■ Input data
==*==

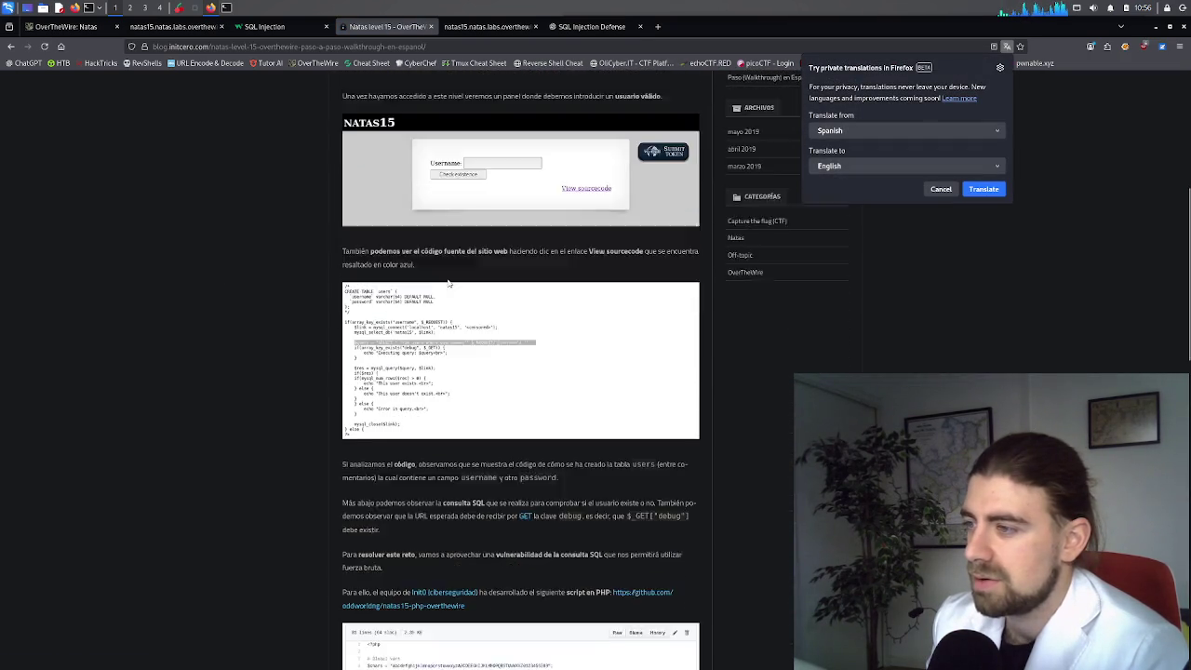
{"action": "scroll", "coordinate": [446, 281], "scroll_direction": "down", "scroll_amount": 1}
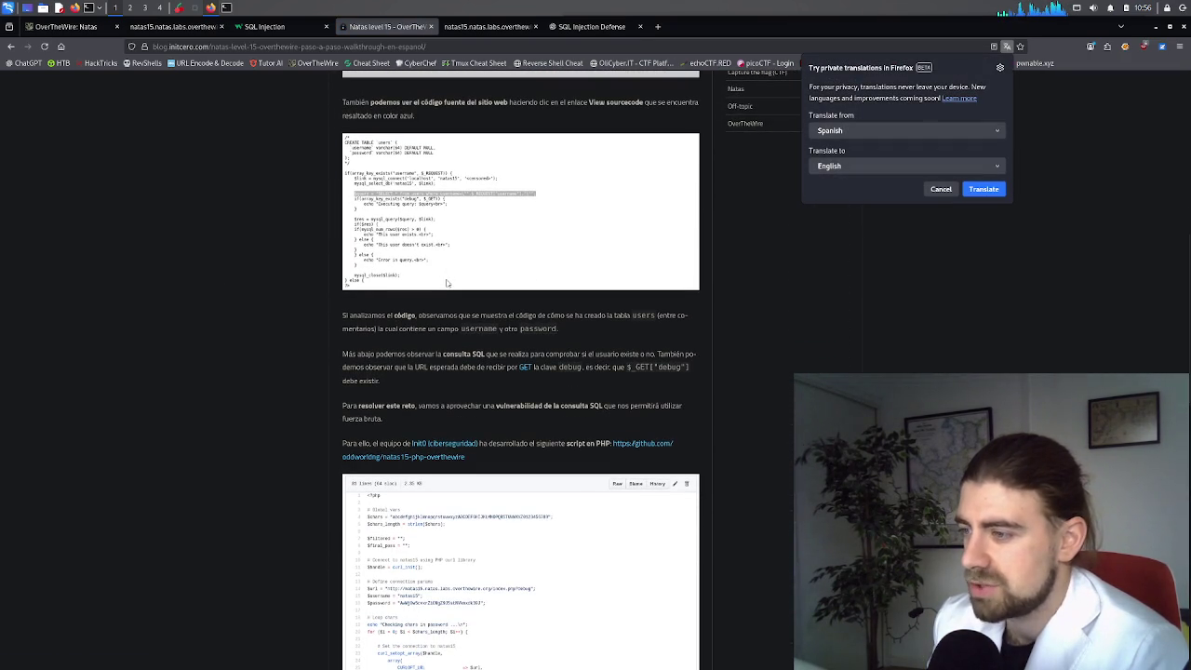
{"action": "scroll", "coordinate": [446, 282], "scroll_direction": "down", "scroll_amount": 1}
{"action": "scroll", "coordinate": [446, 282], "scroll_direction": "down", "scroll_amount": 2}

==*==

■ Problem description
Pictures are not part of the copy. Restate everything else in the listing word for word.

■ Result of this task
{"action": "scroll", "coordinate": [446, 281], "scroll_direction": "down", "scroll_amount": 1}
{"action": "scroll", "coordinate": [446, 282], "scroll_direction": "down", "scroll_amount": 1}
{"action": "scroll", "coordinate": [446, 282], "scroll_direction": "down", "scroll_amount": 2}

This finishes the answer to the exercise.